Le mandat d’arrangeur confié à M. Gilles Tchamba, PDG de l’Archer Capital SA, ancien coreligionnaire à l’ESGAE de Sylvère Dongou alias « Zidane » a une valeur totalement indécente de 1000 milliards (soit 1,5 milliard de dollars !) si cela se confirme. Il s’agit de 40% du PIB national. On sait que l’Archer prend une commission de 5% au minimum, ce qui représente 50 milliards cadeau à ce circuit dans lequel on retrouverait le Dircab de C.Y, Paul Malié et le puissant réseau des Bamilékés implanté par les ex responsables de Uba.

L’activité de ce réseau gangrène toujours la place financière de Brazzaville. Présentée comme un levier de « gestion active » de la dette, cette opération de 1.000 milliards n’est en réalité qu’un artifice de communication pour habiller une opération de refinancement de court terme (les élections), sans réforme structurelle du cadre budgétaire. Il ne s’agit pas ici d’investir dans des projets productifs. Il s’agit, tout simplement, de payer la dette par la dette. Une cavalerie financière à peine dissimulée, opérée dans un contexte de faible mobilisation des recettes internes, de gouvernance incertaine, et de soutenabilité déjà fragile. Il faut empêcher cette opération qui pèsera sur les générations futures.

Les marchés bancaires comme substitut à la discipline budgétaire

Le recours aux financements bancaires à 6,5–7% laisse apparaître plusieurs dérives :

i) la substitution du marché domestique aux prêts concessionnels, car on préfère s’endetter cher et rapidement, plutôt que de se plier aux exigences des bailleurs internationaux ;

ii) l’évitement des contrôles multilatéraux, puisque la supervision du FMI, des institutions régionales (BEAC, COSUMAF) ou des agences de notation est contournée, voire ignorée ;

iii) le renchérissement du service de la dette, car, à taux égal, une dette bancaire coûte au moins deux fois plus qu’un financement multilatéral ou bilatéral concessionnel. Cela aggrave l’effet d’éviction budgétaire.

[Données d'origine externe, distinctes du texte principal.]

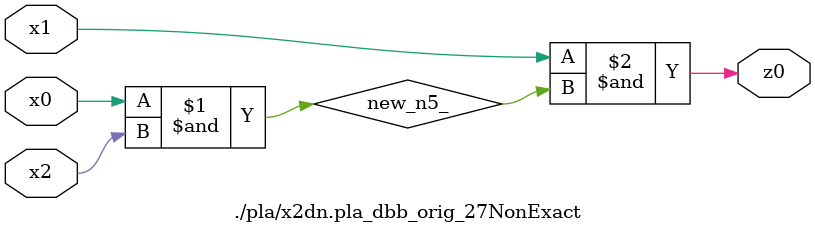
<source format=v>

module \./pla/x2dn.pla_dbb_orig_27NonExact  ( 
    x0, x1, x2,
    z0  );
  input  x0, x1, x2;
  output z0;
  wire new_n5_;
  assign new_n5_ = x0 & x2;
  assign z0 = x1 & new_n5_;
endmodule



</source>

Les données des rapports du FMI l’attestent clairement : le service de la dette (principal + intérêts) explose. Il est passé de 117 milliards FCFA en 2010 à plus de 930 milliards FCFA au 30 juin 2022, soit près de 8 fois plus en 12 ans. Le poids des intérêts seul dépasse souvent 200 milliards FCFA par an, ce qui grève lourdement les marges budgétaires disponibles pour l’investissement public. Le recours aux créanciers commerciaux (Afreximbank, sociétés chinoises, etc.) est devenu la norme, représentant jusqu’à 43% de la dette extérieure en 2022.

Il s’agit d’un pilotage sans vision, car le Congo semble emprunter non pas en fonction d’un cadrage macroéconomique ou d’une stratégie de développement, mais en fonction de ses urgences de trésorerie. Cela trahit une absence de politique de gestion des risques (change, taux, refinancement), une déconnexion totale entre politique de financement et performance des politiques publiques et enfin une désinstitutionalisation du pilotage budgétaire, réduite à une logique de gestion de flux de dettes, sans vision de stock. La politique actuelle d’endettement s’apparente à un aveu d’échec budgétaire, maquillé sous une rhétorique de « gestion active de la dette ».

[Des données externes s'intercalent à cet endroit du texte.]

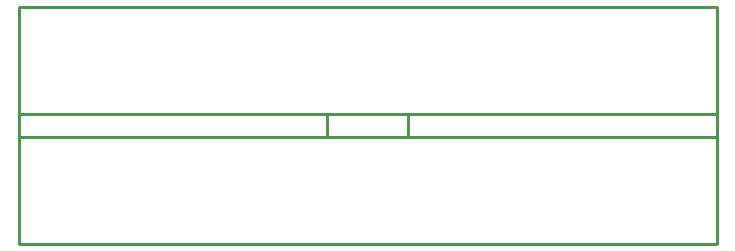
<source format=gko>
G04 Layer: BoardOutline*
G04 EasyEDA v6.4.20.6, 2021-07-19T17:35:24+02:00*
G04 4fc8b908a01b444f87dbcbd8e6e61994,c893d1cfc3b04c85b30658aade316d97,10*
G04 Gerber Generator version 0.2*
G04 Scale: 100 percent, Rotated: No, Reflected: No *
G04 Dimensions in millimeters *
G04 leading zeros omitted , absolute positions ,4 integer and 5 decimal *
%FSLAX45Y45*%
%MOMM*%

%ADD10C,0.2540*%
D10*
X113797Y-60002D02*
G01*
X6013797Y-60002D01*
X6013797Y-959998D02*
G01*
X113797Y-959998D01*
X113797Y-60002D01*
X6020003Y-59999D02*
G01*
X6020003Y-959995D01*
X113797Y-1160000D02*
G01*
X6013797Y-1160000D01*
X6013797Y-2059995D02*
G01*
X113797Y-2059995D01*
X113797Y-1160000D01*
X6020003Y-1159997D02*
G01*
X6020003Y-2059993D01*
X113797Y-60002D02*
G01*
X6019998Y-60002D01*
X6019998Y-2059991D01*
X113797Y-2059991D01*
X113797Y-60002D01*
X2724894Y-1150830D02*
G01*
X2724894Y-969164D01*
X3408903Y-1150830D02*
G01*
X3408903Y-969164D01*

%LPD*%
M02*

</source>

On emprunte désormais non pas pour investir, mais pour survivre. Cette logique est insoutenable à moyen terme, et prépare une nouvelle crise de solvabilité à l’horizon 2026–2027, à moins d’un changement radical de cap.

Prélude de revenir sur plusieurs aspects de la dette dont, sa soutenabilité et l’affaire Trésor public et autres qui font grand bruit au point de décréter la journée du 2 mai 2025 chômé payée dans l’optique de faire oublier les affaires Dongou, Mouaya et Cie, on peut conseiller aux congolais de copier la gouvernance Burkinabè du capitaine IB.